### 作業内容
• 1. 米国株と全世界株の記事の、「こんにちは、こぱんです!」から始まり「そこで、今回の記事では以下の3点について解説していきます。」までの部分を、「投資家」を「個人投資家」に書き換えてもう一度書いてください。
• 2. 一覧で、文字列「middle」を含む行の数を、数字だけで答えてください。

### 対象の文章
╭──
こんにちは、こぱんです!
リベ大では、経済的自由を達成するために大切な「増やす力」を伸ばす手段の一つとして、資産運用を推奨しています。
▼図解で分かる「増やす力」
米国一本か?
世界分散か?
これは、投資家にとって永遠のテーマと言えるほど大切な話です。
そこで、今回の記事では以下の3点について解説していきます。
- 米国株ファンドと全世界株ファンドの10年チャートの比較
- 米国株派の主張
- 全世界株派の主張
以下の図解を見てから記事を読み進めると理解しやすくなるので、参考にしてください。
▼図解:全世界株と米国株、どっちに投資すべきか?
目次
解説動画:【結論】投資初心者は「全世界株」と「米国株」どちらに投資すべきか?
このブログの内容は下記の動画でも解説しています!
米国株ファンドと全世界株ファンドの10年チャートを比較
まず、米国株(VOO)と全世界株(VT)の実績(チャート)を紹介する前に、それぞれのファンドについて解説します。
╰──
### 一覧
╭──
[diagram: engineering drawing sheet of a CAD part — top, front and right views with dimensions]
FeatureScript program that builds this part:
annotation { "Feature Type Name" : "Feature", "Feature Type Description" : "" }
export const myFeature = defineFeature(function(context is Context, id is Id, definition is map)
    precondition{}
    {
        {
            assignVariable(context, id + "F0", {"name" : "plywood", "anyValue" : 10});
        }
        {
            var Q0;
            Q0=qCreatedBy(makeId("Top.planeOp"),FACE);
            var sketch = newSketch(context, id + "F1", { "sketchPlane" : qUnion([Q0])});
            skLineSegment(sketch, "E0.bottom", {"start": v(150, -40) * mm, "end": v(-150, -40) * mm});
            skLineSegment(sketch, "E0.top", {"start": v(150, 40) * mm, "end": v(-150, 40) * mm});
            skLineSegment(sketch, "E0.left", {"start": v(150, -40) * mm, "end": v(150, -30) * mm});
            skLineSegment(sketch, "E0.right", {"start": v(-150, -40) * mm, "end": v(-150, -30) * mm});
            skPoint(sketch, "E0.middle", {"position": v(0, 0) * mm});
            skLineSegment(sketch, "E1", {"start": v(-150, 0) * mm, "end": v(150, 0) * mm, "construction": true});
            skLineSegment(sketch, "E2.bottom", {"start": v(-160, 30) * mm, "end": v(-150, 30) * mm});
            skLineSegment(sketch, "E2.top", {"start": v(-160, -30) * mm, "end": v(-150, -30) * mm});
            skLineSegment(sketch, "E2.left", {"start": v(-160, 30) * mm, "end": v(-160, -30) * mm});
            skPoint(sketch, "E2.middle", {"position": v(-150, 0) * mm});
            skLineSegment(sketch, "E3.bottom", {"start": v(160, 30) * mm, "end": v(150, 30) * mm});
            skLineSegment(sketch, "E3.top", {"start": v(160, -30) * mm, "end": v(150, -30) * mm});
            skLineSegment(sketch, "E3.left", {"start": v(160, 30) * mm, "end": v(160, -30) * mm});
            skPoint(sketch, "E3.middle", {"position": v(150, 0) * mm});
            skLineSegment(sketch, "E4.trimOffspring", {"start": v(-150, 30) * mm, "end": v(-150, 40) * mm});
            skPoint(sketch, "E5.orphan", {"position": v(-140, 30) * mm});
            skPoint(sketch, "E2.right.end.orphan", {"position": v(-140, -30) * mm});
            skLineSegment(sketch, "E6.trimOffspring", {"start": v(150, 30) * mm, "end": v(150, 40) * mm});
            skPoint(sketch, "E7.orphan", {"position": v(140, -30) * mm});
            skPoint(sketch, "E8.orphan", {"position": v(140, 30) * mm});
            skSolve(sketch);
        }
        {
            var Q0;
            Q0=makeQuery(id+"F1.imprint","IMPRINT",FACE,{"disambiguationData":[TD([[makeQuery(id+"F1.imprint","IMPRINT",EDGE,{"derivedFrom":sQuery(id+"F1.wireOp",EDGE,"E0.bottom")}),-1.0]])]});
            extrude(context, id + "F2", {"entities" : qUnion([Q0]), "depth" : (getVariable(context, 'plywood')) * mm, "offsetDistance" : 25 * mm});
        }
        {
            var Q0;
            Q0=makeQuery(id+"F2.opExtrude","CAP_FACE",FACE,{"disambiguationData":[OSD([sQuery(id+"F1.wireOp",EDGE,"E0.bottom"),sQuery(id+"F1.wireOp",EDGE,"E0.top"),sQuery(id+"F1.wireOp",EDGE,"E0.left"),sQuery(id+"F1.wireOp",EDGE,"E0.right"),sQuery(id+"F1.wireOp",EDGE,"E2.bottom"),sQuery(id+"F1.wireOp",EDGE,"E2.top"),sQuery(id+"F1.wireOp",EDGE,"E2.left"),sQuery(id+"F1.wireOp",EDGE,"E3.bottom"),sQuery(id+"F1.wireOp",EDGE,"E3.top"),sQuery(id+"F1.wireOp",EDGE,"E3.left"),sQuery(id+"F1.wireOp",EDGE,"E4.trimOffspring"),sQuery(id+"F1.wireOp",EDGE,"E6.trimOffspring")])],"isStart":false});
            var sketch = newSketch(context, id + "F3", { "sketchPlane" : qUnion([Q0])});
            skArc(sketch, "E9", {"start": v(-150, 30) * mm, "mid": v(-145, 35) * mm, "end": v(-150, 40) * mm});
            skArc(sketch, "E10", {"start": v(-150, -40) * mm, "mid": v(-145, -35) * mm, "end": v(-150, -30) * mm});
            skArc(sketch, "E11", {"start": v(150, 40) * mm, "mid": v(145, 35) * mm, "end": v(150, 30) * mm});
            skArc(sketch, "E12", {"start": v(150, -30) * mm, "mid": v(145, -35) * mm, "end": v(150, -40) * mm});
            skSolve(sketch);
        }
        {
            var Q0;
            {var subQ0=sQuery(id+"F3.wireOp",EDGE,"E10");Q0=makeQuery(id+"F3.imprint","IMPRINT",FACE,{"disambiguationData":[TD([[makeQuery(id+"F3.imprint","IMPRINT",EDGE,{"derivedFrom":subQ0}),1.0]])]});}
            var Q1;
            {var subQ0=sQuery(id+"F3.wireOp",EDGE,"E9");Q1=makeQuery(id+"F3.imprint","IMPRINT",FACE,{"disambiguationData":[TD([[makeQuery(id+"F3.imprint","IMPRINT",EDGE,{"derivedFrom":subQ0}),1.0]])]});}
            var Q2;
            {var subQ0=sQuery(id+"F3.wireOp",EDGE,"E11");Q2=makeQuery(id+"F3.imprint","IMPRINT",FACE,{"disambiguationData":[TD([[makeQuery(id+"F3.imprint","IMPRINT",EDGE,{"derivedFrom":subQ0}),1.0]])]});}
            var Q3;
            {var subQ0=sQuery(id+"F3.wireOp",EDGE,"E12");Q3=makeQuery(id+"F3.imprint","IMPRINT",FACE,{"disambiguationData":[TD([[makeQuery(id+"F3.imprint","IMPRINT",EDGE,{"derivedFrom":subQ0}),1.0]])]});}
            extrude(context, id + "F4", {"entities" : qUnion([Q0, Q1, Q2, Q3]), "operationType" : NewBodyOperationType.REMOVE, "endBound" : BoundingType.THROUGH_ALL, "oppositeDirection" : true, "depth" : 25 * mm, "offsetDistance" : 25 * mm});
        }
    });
╰──
### 作業ごとの答え
• 1.
こんにちは、こぱんです!
リベ大では、経済的自由を達成するために大切な「増やす力」を伸ばす手段の一つとして、資産運用を推奨しています。
▼図解で分かる「増やす力」
米国一本か?
世界分散か?
これは、個人投資家にとって永遠のテーマと言えるほど大切な話です。
そこで、今回の記事では以下の3点について解説していきます。

• 2. 3